In this day and age, it is critical that followers of Jesus know how to think clearly and biblically about their faith and how it intersects with and often contrasts with how the world thinks. These areas include one's worldview, the fact that faith is not blind, why the truth matters, why seeing design in creation points to a designer, and evidence for the soul, resurrection, and the Bible. How can God allow evil, and how do we talk with skeptics? Dr. McDowell discusses these topics and others in this easy-to-understand course on apologetics.

Faith is not Blind
Sean McDowell
Lesson 4
Essentials of Apologetics

So far we've been talking about the importance of apologetics, looking at different worldviews, why a spiritual quest should begin with Christianity. One of our four points is that Christianity is testable. Now, in your minds, possibly a lot of Christian's minds and non-Christian, you think testable, that's weird. We can test things in science. We can test things in history, not the same way, but we consider the facts. Isn't religion more about your personal values and your feelings and your community? Without realizing it, we often place religion in the category of just something we value that gives us purpose, but not something that's true or something that's false. Hence, the most common adjective we use for faith is that faith is blind. That's exactly right.

## [Material provided]
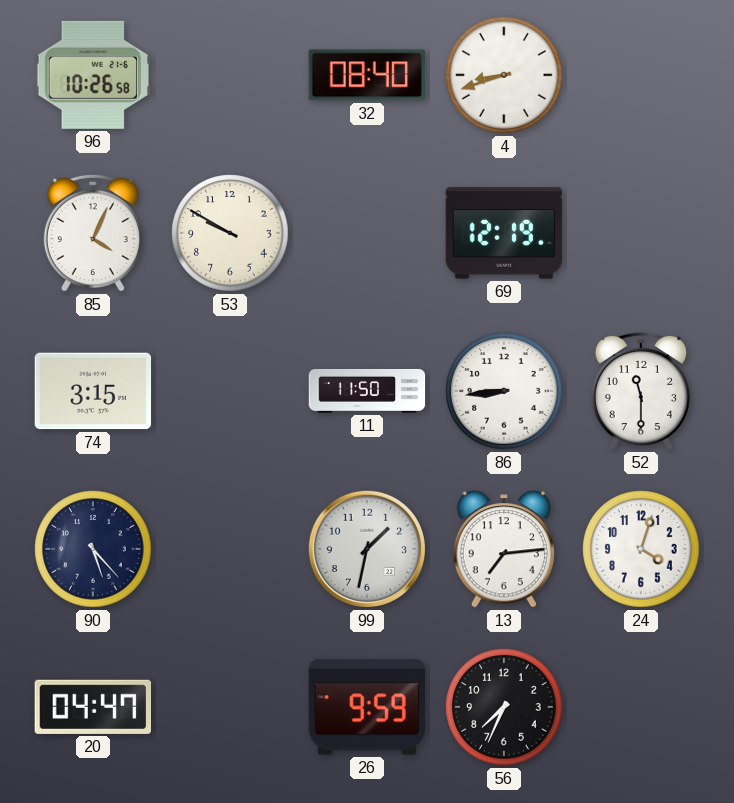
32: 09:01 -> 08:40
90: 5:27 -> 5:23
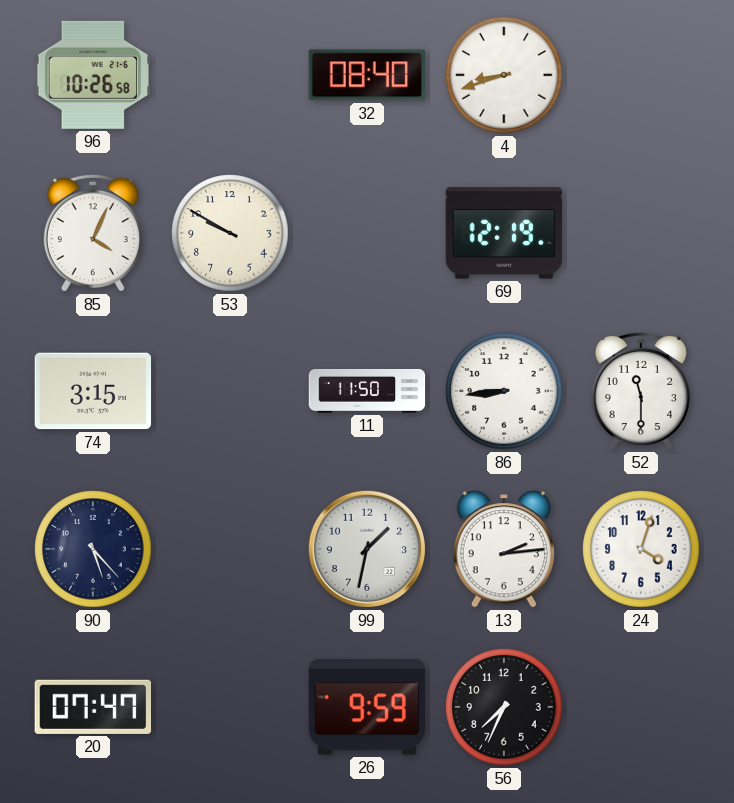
13: 7:14 -> 2:14
20: 04:47 -> 07:47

## [What the task requires]
Answer these questions about the apologetics text.
1. Who discusses these topics in the course?
2. What lesson number is "Faith is not Blind"?
3. What does the text call the most common adjective used for faith?

## [Full solution]
1. Dr. McDowell (Sean McDowell)
2. Lesson 4
3. Blind